Originariamente Scritto da
elnick
per quanto attiene l'esistenza del divino io non mi pongo nemmeno il problema di dimostrarne l'esistenza, che infatti si rende possibile solo per grazia divina e non con i mezzi dell'uomo.
In quanto al tentativo di spiegare quanto non è conoscibile come nel tentativo del non credente di spiegarsi la fede quel che trovo ridicolo è il tentativo di ridurre al proprio schema quanto non si riesce a comprendere diversamente.
Il fatto poi di essere in tanti (osservazione che ricorre spesso nelle nostre discussioni) a pensarla in un dato modo non è di gran conforto nè alla logica nè alla validità di una tesi.
Ti spiego, con tutta la pazienza che serve: ho fatto il riferimento ad altri filosofi e pensatori unicamente per non millantare come mia una interpretazione del bisogno di religione dell'uomo che invece mi precede di secoli. Sul resto, cercherò anche in questo caso di essere paziente: se ho davanti a me in un fenomeno - la fede - che si basa su un presupposto per me inesistente - e certamente indimostrabile - non è che non sono capace di comprendere, ma lo comprendo dandone una spiegazione secondo il mio schema che ha la MASSIMA dignità, quello che non prevede Dio. Trovo però ridicola e molto riduttiva la posizione di chi pensa che non possa farlo: puoi proporre un forum riservato ai credenti, per coerenza.
per quanto riguarda l'equazione bisogno ricerca fede sei sulla buona strada per la prima parte. La conclusione invece salta un paio di passaggi: è vero che il senso della vita comprende la morte, non è invece affatto vero che comprenda la paura in quanto l'equivalenza morte-paura che tu dai per scontata nella ricerca etica non lo è minimamente.
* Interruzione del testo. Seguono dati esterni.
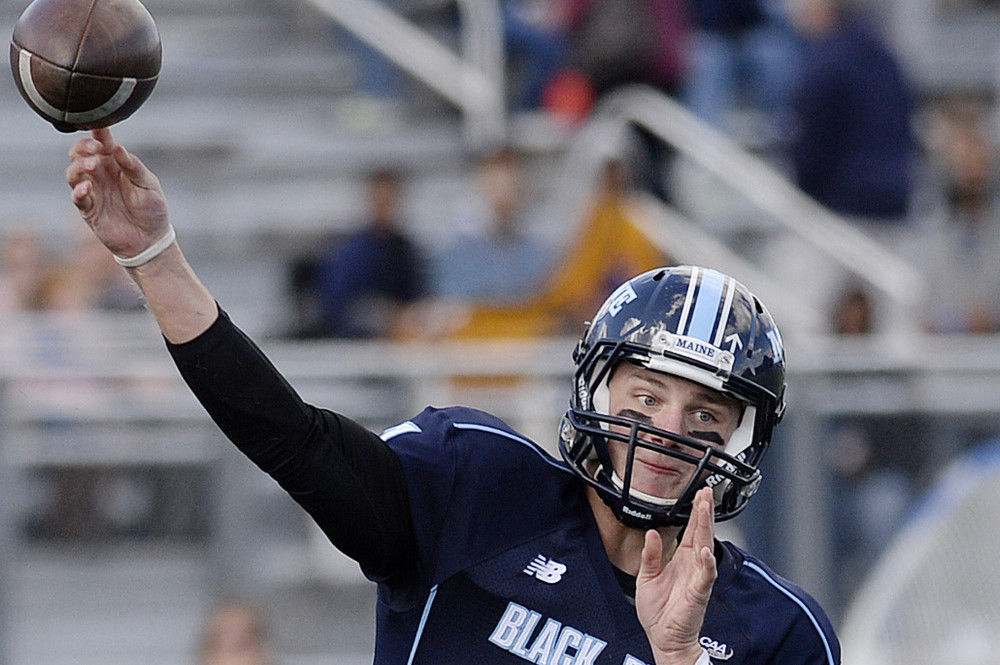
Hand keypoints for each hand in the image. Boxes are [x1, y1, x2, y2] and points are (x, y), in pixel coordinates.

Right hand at [66, 128, 169, 259]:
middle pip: (80, 154)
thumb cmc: (152, 209)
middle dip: (83, 148)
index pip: (102, 143)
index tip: (98, 129)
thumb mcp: (149, 185)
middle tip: (94, 150)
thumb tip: (119, 148)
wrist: (151, 239)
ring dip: (79, 166)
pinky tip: (86, 188)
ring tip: (92, 166)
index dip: (97, 134)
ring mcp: (93, 191)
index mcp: (116, 164)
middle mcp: (101, 175)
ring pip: (73, 172)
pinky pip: (76, 197)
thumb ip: (134, 167)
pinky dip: (78, 191)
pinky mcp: (89, 209)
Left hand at [636, 487, 716, 664]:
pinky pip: (705, 575)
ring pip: (705, 547)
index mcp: (681, 559)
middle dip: (704, 512)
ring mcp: (697, 577)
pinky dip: (706, 562)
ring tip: (705, 509)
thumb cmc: (658, 611)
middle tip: (707, 492)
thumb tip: (652, 533)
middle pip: (701, 532)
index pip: (691, 530)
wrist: (662, 637)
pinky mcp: (698, 592)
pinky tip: (704, 550)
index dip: (696, 512)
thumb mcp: (646, 576)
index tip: (699, 494)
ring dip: (706, 528)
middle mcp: (692, 565)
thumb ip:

Lo è il concetto morte-paura residuale, che nasce da una visione materiale dell'esistenza ma è appunto un concetto residuale che andrebbe invece totalmente escluso dalla prima equazione. Il che ovviamente ti porta a rovesciare la conclusione di un ragionamento che, altrimenti, sarebbe logico ed è appunto quanto cercavo di spiegare.
Eppure dovresti leggermi con maggiore attenzione, perché nella mia prima risposta avevo scritto: "La paura è insita nella natura dell'uomo, e la capacità di agire - e quindi di vivere - senza esserne condizionati, dando uno scopo alle proprie azioni che non sia quello di ricevere una ricompensa o scampare ad un castigo è di pochi, credenti o atei o agnostici che siano." Quindi, per me tu stai parlando dei pochi che approdano alla fede attraverso una ricerca etica, mentre io sto sostenendo uno schema che comprende i tanti, e che è basato sulla paura del niente, come ha detto l'utente credente dandomi ragione. Però, non escluderei affatto che lo schema valga anche per quei pochi, perché anche il bisogno di trovare un senso - è lì che la ricerca etica mira - può nascere dalla paura di vivere una vita che non ce l'abbia, quel "niente" di Conogelato . Poi, quando l'hai trovato o lo stai cercando è possibile che superi quella paura, o la trascendi per chi crede.